Il y a en la matière un précédent, celui de la philosophie politique du Second Empire, qui peut être éclairant. C’est mon rôle d’historien de le rappeler. Au milieu du dix-neuvième siècle, c’était en effet la grande argumentation de Napoléon III. Que disait en effet Napoléon III à la presse pour la juguler ? Il disait : « Mais qui êtes vous les journalistes ? Vous n’exprimez que des intérêts particuliers. Moi, je représente l’intérêt général car j’ai été élu par le peuple! Vous, vous ne représentez que vos lecteurs ». « La presse, disaient encore Napoléon III et les têtes pensantes de son régime, n’est qu’un pouvoir spontané, volontaire, qui ne relève que de lui-même, de ses intérêts, de ses caprices et de ses ambitions. Alors que notre action est, elle, enracinée dans les millions de voix du plébiscite ». Et il lâchait légèrement méprisant, à ceux qui protestaient contre les atteintes à la liberté de la presse : « Qu’est-ce qu’un journal ? Ce n’est que l’alliance d’un capital et d’un talent, alors que je suis l’expression autorisée de l’intérêt général et de la volonté générale ». Le problème était alors que les républicains s’étaient trouvés fort gênés pour dénoncer ce qui se présentait comme une apologie du suffrage universel. Ils vouaient politiquement aux gémonies l’Empereur et s’opposaient frontalement à lui. Ils ne pouvaient en effet que dénoncer avec virulence ses actions et ses comportements dans leur contenu. Mais ils s’avéraient en même temps incapables de disqualifier intellectuellement la doctrine dont ils déploraient les conséquences pratiques. Leur critique restait embarrassée. Leur républicanisme participait en effet d’une vision voisine des rapports entre le droit et l’expression populaire, même si elle était corrigée par une forme de retenue instinctive. [...]

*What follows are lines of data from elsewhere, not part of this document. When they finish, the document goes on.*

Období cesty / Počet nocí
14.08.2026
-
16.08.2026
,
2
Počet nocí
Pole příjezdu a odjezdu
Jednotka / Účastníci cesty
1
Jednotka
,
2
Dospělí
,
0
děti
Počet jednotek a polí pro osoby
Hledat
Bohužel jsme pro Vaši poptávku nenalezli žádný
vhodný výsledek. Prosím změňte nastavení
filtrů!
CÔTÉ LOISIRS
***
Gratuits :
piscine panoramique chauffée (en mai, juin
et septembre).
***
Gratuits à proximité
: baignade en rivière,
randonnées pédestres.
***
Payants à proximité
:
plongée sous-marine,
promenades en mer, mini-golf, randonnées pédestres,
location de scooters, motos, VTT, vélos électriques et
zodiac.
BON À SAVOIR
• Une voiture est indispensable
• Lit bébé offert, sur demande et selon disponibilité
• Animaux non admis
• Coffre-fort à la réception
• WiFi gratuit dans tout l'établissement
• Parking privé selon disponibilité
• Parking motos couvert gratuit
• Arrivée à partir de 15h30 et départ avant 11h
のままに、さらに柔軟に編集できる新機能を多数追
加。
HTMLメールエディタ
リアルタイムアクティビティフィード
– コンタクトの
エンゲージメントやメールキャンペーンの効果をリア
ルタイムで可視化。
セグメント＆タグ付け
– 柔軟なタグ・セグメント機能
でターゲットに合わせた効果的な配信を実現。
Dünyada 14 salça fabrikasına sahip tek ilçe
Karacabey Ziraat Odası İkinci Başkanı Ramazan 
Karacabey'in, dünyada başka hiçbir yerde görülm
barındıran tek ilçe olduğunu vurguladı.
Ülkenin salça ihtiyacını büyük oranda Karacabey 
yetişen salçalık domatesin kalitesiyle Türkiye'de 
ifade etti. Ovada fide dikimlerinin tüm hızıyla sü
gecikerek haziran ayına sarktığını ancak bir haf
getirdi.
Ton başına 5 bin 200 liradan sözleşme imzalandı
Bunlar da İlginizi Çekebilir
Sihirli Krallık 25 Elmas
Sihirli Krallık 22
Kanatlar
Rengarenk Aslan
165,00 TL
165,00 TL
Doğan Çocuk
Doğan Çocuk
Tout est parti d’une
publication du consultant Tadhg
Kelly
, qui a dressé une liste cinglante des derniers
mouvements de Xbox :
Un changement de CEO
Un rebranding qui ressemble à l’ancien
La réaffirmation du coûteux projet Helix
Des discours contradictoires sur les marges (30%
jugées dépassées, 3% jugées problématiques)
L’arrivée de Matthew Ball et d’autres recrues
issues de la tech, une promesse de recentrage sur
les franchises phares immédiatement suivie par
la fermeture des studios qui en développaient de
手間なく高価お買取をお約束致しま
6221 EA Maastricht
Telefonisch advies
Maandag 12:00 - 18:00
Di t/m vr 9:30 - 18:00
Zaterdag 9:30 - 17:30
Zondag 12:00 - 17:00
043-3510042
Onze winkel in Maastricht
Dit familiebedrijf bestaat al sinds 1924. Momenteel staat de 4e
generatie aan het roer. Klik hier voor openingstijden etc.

Le principe majoritaire sur lequel repose le système electoral-représentatif n’est qu’une convention empirique dont l’autorité doit rester soumise à des contraintes plus exigeantes de justification. D’où le rôle que jouent par exemple l’Etat de droit et l’organisation d’une administration de service public dans la démocratie. Un pouvoir ne peut ainsi être considéré comme pleinement démocratique que s’il est soumis à des épreuves de contrôle et de validation à la fois concurrentes et complémentaires de l’expression électorale. Il doit par exemple se plier à des impératifs de mise à distance des intérêts partisans (une majorité est toujours structurellement partisane) en instituant des structures ayant une dimension d’impartialité. Il doit aussi faire exister des expressions plurielles du bien commun (et c’est à cela que contribue le rôle du droit en rappelant des normes et des valeurs fondatrices du contrat social). C’est seulement si l’on défend une telle conception de la démocratie que l’on peut solidement défendre la liberté de la presse. [...] Sans appréhension lucide de ce que j’appelle le rôle de la « fiction majoritaire » dans les démocraties (sa prétention à exprimer toute la société et à faire du moment électoral la seule épreuve de validation du rapport entre gouvernés et gouvernants), il n’y aura que des combats pour la liberté inachevés et affaiblis.